Configure a load test for vector search endpoints
This page provides an example notebook for load testing and covers setup requirements, authentication, cluster configuration, and step-by-step instructions for running load tests to optimize vector search endpoint performance.
For more information about load testing and related concepts, see Load testing for serving endpoints.
Requirements
Download and import a copy of the following files and example notebook to your Databricks workspace:
- input.json. This file specifies the payload that is sent by all concurrent connections to your endpoint. If you're testing an endpoint that is sensitive to the size of the payload, verify that the input payload reflects how you expect the endpoint to be used. See Test the payload.
- fast_vs_load_test_async_load.py. This script is used by the example notebook to validate your authentication token and read the
input.json
file contents.
Locust load test notebook
For best performance, select a large number of cores and high memory for the workers on the cluster you use to run the notebook.
Locust
Locust is an open source framework for load testing that is commonly used to evaluate production-grade endpoints. The Locust framework allows you to modify various parameters, like the number of client connections and how fast client connections spawn, while measuring your endpoint’s performance throughout the test. Locust is used for all of the example code as it standardizes and automates the approach.

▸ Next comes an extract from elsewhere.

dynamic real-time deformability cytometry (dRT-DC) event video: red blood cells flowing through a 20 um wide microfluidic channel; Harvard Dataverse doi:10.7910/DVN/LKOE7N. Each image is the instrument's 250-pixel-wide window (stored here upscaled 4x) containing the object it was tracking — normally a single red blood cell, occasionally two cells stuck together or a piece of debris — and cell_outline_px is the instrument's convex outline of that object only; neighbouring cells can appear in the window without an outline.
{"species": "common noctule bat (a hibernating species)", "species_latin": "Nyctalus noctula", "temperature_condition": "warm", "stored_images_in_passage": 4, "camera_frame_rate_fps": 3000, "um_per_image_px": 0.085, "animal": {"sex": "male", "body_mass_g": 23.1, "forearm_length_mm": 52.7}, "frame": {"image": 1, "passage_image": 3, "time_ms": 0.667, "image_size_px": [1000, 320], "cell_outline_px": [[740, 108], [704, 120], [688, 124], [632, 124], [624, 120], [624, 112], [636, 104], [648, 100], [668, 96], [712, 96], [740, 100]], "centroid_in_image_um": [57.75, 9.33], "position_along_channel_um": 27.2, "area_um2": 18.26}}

Locust relies on CPU resources to run its tests. Depending on payload, this facilitates roughly 4000 requests per second per CPU core. In the example notebook, the --processes -1
flag is set to allow Locust to auto-detect the number of CPU cores on your driver and fully use them.

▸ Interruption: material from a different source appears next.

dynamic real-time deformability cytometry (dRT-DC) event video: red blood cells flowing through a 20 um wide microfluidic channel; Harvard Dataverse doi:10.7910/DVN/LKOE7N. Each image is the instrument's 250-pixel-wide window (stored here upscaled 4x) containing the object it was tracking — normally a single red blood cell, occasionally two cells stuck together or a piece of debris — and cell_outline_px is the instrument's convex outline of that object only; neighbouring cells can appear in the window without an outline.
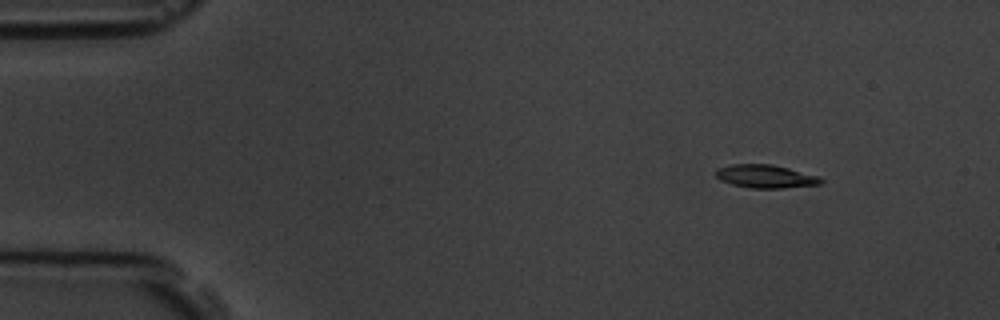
{"species": "common noctule bat (a hibernating species)", "species_latin": "Nyctalus noctula", "temperature_condition": "room temperature", "stored_images_in_passage": 6, "camera_frame_rate_fps": 3000, "um_per_image_px": 0.085, "animal": {"sex": "male", "body_mass_g": 19.5, "forearm_length_mm": 54.6}, "frame": {"image": 1, "passage_image": 2, "time_ms": 1.0, "image_size_px": [1000, 320], "cell_outline_px": [[824, 180], [820, 184], [784, 188], [752, 188], [732, 184], [720, 180], [716, 176], [716, 168], [732, 164], [772, 164], [820, 176]], "centroid_in_image_um": [65.08, 14.99], "position_along_channel_um": 19.9, "area_um2": 14.22}}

If Locust is bottlenecked by the CPU, an output message appears.
Set up service principal
Do this outside of the example notebook.
To interact with the route-optimized endpoint, the Locust test needs to be able to generate OAuth tokens with permissions to query the endpoint. Follow these steps to set up authentication:
- Create a Databricks Service Principal.
- Navigate to the vector search endpoint webpage. Click Permissions and give the Service Principal Can Query level permissions.

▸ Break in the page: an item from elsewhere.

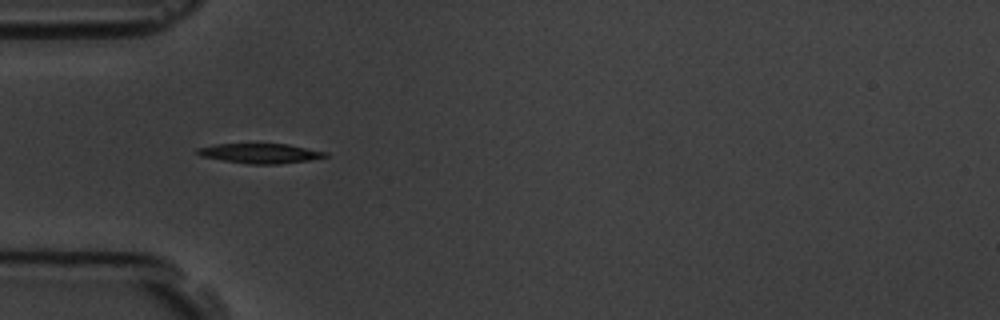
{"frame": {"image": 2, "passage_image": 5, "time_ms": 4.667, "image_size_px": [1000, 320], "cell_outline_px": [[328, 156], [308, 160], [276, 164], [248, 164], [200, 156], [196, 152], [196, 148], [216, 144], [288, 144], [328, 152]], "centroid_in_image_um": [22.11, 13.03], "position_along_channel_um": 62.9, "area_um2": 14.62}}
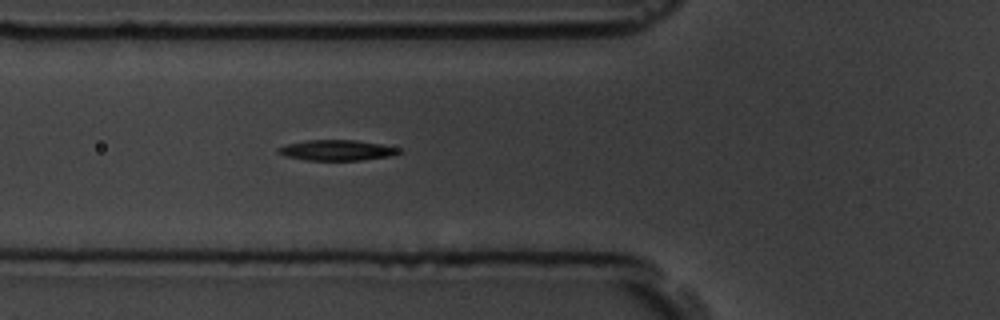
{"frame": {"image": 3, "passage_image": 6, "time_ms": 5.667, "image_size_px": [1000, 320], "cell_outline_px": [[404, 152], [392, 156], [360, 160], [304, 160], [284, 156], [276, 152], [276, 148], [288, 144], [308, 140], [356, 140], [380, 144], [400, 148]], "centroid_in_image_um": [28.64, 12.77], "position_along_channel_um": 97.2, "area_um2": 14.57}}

- Create a databricks secret scope named with two keys:
- The ID of your Databricks service principal. For example:
service_principal_client_id
. - The client secret for the Databricks service principal. For example
service_principal_client_secret
.
- The ID of your Databricks service principal. For example:
- Put the client ID and client Secret of your service principal into a Databricks secret.
Set up notebook
The following sections describe how to set up your example notebook and the supporting files that you downloaded.
Configure variables
In your copy of the example notebook, configure the following parameters:
Parameter | Descriptions |
---|---|
| The name of your vector search endpoint. |
| How long to run each individual load test. Many load tests are run, so a duration of 5-10 minutes is a good default. |
| Locust load tests output CSV files of information and metrics. This string defines a prefix that is prepended to the CSV files. |
| The name of your Databricks secret scope which contains the service principal information. |
Specify a payload
Specify your payload into the input.json
file alongside the example notebook.
To check the validity of the load test results, it is important to consider the payload that should be sent by the Locust clients. Choose a payload that accurately represents the type of payload that you plan to send in production. For example, if your model is a fraud detection model that assesses credit card transactions in real time, such as one transaction per request, verify your payload represents only one typical transaction.
Test the payload
Test your payload by copying and pasting the full input.json
data into the Query window on your vector search endpoint and ensuring your model is responding with the desired outputs.
To open the Query box for your endpoint:
- From the left sidebar in your Databricks workspace, select Serving.
- Select the endpoint to use for load testing.
- In the upper right corner, from the Use dropdown menu, select Query.
The endpoint concurrency required to achieve a certain percentile of latency scales linearly with the number of concurrent connections. This means you can test on a small endpoint and calculate the endpoint size you need before performing a final test.
Run the load test
After your endpoint, notebooks, and payload are configured, you can begin to step through the notebook execution.
The notebook runs a 30-second load test against your endpoint to confirm that the endpoint is online and responding.
In the example notebook, you can run a series of load tests using different amounts of client side concurrency. After completing the series of load tests, the notebook results show the content of any request failures or exceptions, and also display a plot of latency percentiles against client concurrency.
The notebook shows a table of results, and you must select the row that best meets your latency requirements and input the application's desired RPS. Based on the information you provide, the notebook recommends how to size your endpoint to meet your RPS and latency goals.
After updating your endpoint configuration to match the notebook's recommendations, you can run the notebook's final load test to confirm that the endpoint is meeting both latency and RPS requirements.